To summarize, newer advances in technology offers unlimited diagnostic opportunities in medical genetics but simultaneously calls for the need of good communication skills for the clinician and the genetic counselor. Increasing awareness amongst clinicians and improving availability of genetic counseling services is the need of the hour. The accurate diagnosis of rare disorders is not only important for preventing recurrences, but also for pursuing the hope of novel treatment strategies as shown recently for EB (Hirsch et al., 2017) and ectodermal dysplasia (Schneider et al., 2018).

The molecular genetic tests of the child and parents were outsourced to Medgenome Labs Ltd., Bengaluru.

1. Dural O, et al. Prenatal ultrasound findings and a new ultrasonographic sign of epidermolysis bullosa with congenital pyloric atresia: a report of three cases. J Med Ultrason 2014; 41(4): 495-498.

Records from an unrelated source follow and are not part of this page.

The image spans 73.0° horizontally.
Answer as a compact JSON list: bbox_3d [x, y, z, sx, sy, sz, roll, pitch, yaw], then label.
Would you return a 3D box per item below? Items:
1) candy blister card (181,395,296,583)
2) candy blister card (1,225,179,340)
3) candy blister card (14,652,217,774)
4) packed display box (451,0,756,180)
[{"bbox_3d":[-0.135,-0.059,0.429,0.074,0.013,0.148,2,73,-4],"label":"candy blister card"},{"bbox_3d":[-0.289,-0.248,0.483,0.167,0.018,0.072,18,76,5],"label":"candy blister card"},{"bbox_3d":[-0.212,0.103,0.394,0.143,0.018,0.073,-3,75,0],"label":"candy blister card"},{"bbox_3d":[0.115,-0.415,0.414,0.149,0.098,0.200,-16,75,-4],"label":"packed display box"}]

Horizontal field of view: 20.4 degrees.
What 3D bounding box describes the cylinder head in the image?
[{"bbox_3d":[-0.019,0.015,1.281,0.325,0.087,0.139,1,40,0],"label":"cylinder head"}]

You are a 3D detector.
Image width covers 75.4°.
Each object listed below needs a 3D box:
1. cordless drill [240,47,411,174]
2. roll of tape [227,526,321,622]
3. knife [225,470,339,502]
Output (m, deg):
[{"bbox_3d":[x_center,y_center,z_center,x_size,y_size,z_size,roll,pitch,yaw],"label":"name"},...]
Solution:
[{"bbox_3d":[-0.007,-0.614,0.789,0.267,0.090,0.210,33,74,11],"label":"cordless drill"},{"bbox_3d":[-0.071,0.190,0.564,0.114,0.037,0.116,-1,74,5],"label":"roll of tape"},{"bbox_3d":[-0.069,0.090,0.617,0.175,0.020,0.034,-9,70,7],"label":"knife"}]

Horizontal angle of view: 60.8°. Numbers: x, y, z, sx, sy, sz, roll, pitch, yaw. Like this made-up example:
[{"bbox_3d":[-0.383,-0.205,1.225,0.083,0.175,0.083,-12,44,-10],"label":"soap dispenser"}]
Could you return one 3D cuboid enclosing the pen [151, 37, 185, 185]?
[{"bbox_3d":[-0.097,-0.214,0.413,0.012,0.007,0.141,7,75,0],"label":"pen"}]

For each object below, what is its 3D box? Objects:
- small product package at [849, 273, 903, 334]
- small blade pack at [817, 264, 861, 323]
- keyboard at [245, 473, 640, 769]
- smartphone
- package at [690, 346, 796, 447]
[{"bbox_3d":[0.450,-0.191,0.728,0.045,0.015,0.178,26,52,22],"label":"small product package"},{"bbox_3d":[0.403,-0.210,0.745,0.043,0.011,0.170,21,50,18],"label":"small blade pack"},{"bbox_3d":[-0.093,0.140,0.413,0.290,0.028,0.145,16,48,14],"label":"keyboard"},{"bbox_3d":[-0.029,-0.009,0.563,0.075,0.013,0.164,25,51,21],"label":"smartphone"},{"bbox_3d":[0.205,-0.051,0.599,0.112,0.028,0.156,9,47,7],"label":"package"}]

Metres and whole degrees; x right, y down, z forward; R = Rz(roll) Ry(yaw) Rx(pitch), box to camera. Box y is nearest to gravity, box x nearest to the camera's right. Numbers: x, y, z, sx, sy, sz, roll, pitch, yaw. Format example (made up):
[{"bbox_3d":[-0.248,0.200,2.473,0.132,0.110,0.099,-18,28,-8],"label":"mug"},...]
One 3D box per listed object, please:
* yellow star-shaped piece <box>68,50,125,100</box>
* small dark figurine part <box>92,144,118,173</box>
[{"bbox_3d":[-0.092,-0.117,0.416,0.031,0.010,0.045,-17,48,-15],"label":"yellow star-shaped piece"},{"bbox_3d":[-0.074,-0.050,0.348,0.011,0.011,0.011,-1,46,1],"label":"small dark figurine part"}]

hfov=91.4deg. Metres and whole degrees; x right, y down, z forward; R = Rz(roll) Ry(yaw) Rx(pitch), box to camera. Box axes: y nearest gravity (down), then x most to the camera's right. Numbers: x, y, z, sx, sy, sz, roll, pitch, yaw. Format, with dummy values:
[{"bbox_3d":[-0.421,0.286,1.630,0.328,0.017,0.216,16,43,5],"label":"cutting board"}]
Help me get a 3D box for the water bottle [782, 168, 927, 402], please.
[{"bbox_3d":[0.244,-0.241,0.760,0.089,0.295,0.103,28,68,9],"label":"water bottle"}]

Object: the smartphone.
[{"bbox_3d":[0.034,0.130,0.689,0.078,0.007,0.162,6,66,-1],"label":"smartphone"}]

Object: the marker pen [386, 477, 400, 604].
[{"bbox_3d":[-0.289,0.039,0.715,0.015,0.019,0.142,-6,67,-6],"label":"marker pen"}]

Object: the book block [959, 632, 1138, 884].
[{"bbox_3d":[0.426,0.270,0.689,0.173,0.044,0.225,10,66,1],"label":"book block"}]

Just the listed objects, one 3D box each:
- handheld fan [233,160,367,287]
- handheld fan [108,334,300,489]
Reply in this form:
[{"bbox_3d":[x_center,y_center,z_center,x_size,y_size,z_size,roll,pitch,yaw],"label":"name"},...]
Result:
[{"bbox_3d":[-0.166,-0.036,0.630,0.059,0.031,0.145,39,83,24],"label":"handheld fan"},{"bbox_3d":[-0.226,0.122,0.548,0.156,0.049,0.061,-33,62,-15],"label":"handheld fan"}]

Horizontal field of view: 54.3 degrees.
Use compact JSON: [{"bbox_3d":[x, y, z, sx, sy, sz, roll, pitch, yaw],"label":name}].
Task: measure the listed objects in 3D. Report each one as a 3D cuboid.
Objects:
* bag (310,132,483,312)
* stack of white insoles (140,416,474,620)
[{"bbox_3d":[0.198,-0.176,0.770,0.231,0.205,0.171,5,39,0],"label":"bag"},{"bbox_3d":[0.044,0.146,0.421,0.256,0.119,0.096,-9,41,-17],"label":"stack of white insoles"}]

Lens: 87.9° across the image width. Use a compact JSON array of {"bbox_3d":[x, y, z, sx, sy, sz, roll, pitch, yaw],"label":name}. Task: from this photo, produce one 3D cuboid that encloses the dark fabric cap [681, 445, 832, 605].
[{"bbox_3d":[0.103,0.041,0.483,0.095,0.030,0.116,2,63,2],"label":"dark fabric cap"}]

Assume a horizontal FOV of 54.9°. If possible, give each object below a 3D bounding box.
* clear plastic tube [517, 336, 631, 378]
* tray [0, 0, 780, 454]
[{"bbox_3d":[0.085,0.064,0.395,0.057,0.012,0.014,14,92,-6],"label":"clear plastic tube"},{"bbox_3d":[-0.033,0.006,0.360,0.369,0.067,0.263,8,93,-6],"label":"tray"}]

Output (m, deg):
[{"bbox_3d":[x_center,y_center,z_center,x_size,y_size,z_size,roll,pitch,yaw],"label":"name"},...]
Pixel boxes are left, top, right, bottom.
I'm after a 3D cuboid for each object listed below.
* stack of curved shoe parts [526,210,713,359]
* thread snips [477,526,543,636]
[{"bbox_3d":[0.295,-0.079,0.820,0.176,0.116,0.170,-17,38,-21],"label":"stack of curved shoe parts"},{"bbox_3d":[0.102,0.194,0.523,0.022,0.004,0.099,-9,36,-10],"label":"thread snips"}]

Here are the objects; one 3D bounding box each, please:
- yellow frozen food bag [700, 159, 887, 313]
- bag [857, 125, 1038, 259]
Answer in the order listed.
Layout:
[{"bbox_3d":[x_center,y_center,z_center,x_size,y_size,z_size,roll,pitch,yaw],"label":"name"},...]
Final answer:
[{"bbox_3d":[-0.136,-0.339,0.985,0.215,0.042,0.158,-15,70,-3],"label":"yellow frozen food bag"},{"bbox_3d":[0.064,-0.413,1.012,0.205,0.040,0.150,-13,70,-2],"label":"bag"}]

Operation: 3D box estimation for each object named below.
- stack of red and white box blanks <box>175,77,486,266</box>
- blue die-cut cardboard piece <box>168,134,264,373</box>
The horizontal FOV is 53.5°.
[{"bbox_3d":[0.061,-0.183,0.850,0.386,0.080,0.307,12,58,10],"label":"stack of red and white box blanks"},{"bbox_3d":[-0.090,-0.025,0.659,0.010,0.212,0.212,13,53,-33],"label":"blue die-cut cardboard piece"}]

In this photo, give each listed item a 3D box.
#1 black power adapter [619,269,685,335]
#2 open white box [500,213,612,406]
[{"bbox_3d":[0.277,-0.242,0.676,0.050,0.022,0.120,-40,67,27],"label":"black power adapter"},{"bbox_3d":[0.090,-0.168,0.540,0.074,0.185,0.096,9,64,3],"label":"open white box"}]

2. Hirsch T, et al. Regeneration of the entire human epidermis using transgenic stem cells. Nature 2017; 551(7680): 327-332.
3. Jonkman MF, et al. Deletion of a cytoplasmic domain of integrin beta-4 causes epidermolysis bullosa simplex. J Invest Derm 2002; 119:1275-1281.
4. Mencia A, et al. Identification of two rare and novel large deletions in ITGB4 gene causing epidermolysis bullosa with pyloric atresia. Exp Dermatol 2016; 25(4): 269-274.
5. Nakano A, et al. Epidermolysis bullosa with congenital pyloric atresia: novel mutations in the beta-4 integrin gene (ITGB4) and genotype/phenotype correlations. Pediatr Res 2001; 49: 618-626.
6. Schneider H, et al. Prenatal Correction of X-Linked Hypohidrotic Ectodermal Dysplasia. N Engl J Med 2018; 378(17): 1604-1610.